Terms Applicable to Both Tranches

 

Ratings    Baa1 / A- (Moody’s/S&P)
Trade Date    April 27, 2020
Original Issue Date (Settlement)    April 30, 2020
Change of Control    Upon the occurrence of a Change of Control Triggering Event (as defined in the preliminary prospectus supplement to which this pricing term sheet relates), Biogen Inc. will be required to make an offer to purchase the notes at a price equal to 101% of their principal amount plus accrued and unpaid interest to but not including the date of repurchase
Minimum Denomination    $2,000 and integral multiples of $1,000 in excess thereof
Joint Book-Running Managers   

Goldman Sachs & Co. LLC

BofA Securities, Inc.

J.P. Morgan Securities LLC

Passive Bookrunners   

Morgan Stanley & Co. LLC ( Notes due 2030, 2050 )

Citigroup Global Markets Inc. ( Notes due 2030 )

Deutsche Bank Securities Inc. ( Notes due 2050 )

Mizuho Securities USA LLC ( Notes due 2030 )
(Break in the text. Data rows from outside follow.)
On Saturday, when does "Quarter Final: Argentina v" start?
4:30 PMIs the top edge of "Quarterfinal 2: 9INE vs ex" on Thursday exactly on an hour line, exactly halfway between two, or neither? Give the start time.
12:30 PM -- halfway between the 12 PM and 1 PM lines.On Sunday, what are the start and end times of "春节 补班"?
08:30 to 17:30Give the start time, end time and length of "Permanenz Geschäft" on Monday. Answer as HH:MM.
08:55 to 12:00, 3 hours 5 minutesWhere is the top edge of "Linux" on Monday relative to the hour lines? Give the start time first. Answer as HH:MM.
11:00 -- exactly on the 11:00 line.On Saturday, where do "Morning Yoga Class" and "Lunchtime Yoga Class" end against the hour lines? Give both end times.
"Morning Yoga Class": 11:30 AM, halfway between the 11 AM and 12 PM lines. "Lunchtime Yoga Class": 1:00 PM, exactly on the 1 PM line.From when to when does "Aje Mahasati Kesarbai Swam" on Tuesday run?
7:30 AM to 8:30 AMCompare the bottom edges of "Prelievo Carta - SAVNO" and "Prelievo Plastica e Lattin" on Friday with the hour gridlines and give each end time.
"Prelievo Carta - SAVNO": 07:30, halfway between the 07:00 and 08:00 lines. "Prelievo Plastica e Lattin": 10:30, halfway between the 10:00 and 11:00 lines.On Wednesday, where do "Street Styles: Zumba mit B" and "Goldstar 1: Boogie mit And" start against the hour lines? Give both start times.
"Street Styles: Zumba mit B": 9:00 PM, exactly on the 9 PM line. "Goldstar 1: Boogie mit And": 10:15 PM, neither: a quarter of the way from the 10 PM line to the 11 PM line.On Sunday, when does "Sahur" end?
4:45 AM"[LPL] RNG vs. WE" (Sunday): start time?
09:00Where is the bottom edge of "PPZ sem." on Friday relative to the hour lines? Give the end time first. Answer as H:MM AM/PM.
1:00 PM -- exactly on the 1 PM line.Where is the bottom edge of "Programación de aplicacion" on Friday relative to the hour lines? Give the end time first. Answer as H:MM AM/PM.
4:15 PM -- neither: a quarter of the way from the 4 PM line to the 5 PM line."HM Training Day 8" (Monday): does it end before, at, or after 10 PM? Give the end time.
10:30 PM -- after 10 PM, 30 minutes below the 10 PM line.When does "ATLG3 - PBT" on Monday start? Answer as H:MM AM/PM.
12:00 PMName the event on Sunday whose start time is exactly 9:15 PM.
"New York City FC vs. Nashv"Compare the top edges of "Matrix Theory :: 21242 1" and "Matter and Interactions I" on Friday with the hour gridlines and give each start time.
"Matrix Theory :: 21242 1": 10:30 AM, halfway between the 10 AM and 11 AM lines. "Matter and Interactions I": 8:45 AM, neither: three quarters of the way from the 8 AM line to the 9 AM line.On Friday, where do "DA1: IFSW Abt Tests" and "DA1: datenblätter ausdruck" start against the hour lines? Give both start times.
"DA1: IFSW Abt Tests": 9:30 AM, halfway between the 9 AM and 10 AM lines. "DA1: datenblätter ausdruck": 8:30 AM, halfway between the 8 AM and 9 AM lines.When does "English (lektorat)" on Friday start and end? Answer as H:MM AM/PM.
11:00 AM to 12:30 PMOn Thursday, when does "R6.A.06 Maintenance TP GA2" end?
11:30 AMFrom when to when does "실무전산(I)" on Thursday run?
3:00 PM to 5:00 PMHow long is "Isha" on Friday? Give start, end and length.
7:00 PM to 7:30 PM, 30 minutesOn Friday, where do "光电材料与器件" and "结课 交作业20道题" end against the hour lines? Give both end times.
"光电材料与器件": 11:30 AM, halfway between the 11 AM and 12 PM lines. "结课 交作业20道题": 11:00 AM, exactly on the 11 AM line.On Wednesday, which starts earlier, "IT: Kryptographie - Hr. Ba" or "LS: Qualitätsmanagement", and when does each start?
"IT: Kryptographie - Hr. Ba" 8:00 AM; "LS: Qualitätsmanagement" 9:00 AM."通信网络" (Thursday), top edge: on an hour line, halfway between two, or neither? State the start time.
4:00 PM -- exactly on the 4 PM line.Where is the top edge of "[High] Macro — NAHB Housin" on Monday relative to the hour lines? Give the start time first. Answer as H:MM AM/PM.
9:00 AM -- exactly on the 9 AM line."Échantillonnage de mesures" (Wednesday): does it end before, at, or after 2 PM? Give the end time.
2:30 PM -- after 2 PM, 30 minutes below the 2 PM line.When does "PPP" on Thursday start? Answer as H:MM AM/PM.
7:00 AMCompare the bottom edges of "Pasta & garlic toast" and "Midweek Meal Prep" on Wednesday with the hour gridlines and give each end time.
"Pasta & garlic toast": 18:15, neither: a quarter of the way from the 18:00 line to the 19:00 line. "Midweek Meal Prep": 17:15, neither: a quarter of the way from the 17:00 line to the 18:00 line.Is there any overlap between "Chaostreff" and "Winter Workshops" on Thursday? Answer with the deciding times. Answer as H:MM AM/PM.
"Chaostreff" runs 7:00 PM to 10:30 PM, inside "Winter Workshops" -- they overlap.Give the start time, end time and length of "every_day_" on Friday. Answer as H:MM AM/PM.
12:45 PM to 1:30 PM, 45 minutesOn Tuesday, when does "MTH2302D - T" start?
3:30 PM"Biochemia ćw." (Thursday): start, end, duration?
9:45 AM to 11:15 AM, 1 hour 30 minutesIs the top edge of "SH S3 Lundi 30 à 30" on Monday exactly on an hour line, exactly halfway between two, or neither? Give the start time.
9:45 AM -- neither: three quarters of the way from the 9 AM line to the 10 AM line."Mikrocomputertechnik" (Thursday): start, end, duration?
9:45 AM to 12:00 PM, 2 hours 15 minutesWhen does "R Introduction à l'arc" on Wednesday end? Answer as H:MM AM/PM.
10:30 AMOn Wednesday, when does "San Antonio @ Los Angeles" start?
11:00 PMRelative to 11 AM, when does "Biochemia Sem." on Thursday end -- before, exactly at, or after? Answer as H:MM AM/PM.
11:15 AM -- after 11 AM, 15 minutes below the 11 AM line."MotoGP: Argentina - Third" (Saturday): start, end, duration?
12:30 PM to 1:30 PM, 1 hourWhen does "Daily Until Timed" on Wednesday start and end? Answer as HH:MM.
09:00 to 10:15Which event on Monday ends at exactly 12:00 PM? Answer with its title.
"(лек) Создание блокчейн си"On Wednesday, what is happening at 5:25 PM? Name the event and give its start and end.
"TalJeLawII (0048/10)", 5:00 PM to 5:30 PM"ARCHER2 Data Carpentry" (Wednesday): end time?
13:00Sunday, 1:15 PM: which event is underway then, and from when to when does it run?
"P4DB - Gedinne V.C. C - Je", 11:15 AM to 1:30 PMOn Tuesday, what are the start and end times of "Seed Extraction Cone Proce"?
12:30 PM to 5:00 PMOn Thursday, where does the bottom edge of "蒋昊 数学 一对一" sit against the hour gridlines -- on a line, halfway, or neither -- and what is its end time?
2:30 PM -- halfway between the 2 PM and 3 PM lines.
U.S. Bancorp Investments, Inc. ( Notes due 2050 )

Senior Co-Managers   

Citigroup Global Markets Inc.

Deutsche Bank Securities Inc.

Mizuho Securities USA LLC

U.S. Bancorp Investments, Inc.

Co-Managers   

Wells Fargo Securities, LLC

Academy Securities, Inc.

Loop Capital Markets LLC


Under Rule 15c6-1 under the Securities Exchange Act of 1934, as amended, trades in the secondary market generally are required to settle in two business days, unless the parties to any such trade expressly agree otherwise. Accordingly, purchasers who wish to trade notes prior to the second business day preceding the settlement date will be required, by virtue of the fact that the notes initially will settle T+3, to specify an alternate settlement cycle at the time of any such trade to prevent a failed settlement. Purchasers of notes who wish to trade the notes prior to the second business day preceding the settlement date should consult their own advisors.

None of the securities ratings is a recommendation to buy, sell or hold the notes. Each rating may be subject to revision or withdrawal at any time, and should be evaluated independently of any other rating.

The issuer has filed a registration statement (including a prospectus) and a preliminary prospectus supplement with the Securities and Exchange Commission (“SEC”) for the offerings to which this communication relates. Before you invest, you should read the prospectus in that registration statement, the preliminary prospectus supplement and other documents the issuer has filed with the SEC for more complete information about the issuer and these offerings. You may get these documents for free by visiting EDGAR on the SEC Web site at www.sec.gov. Alternatively, the issuer, any underwriter or any dealer participating in the offerings will arrange to send you the prospectus if you request it by calling Goldman Sachs & Co. LLC toll free at 1 (866) 471-2526; BofA Securities, Inc. toll free at 1 (800) 294-1322; or J.P. Morgan Securities LLC (collect) at 1 (212) 834-4533.

ANY DISCLAIMERS OR OTHER NOTICES THAT MAY APPEAR BELOW ARE NOT APPLICABLE TO THIS COMMUNICATION AND SHOULD BE DISREGARDED (OTHER THAN ANY STATEMENT RELATING TO THE IDENTITY OF THE LEGAL ENTITY AUTHORIZING OR SENDING THIS COMMUNICATION IN A NON-US JURISDICTION). SUCH DISCLAIMERS OR OTHER NOTICES WERE AUTOMATICALLY GENERATED AS A RESULT OF THIS COMMUNICATION HAVING BEEN SENT VIA BLOOMBERG OR ANOTHER EMAIL SYSTEM.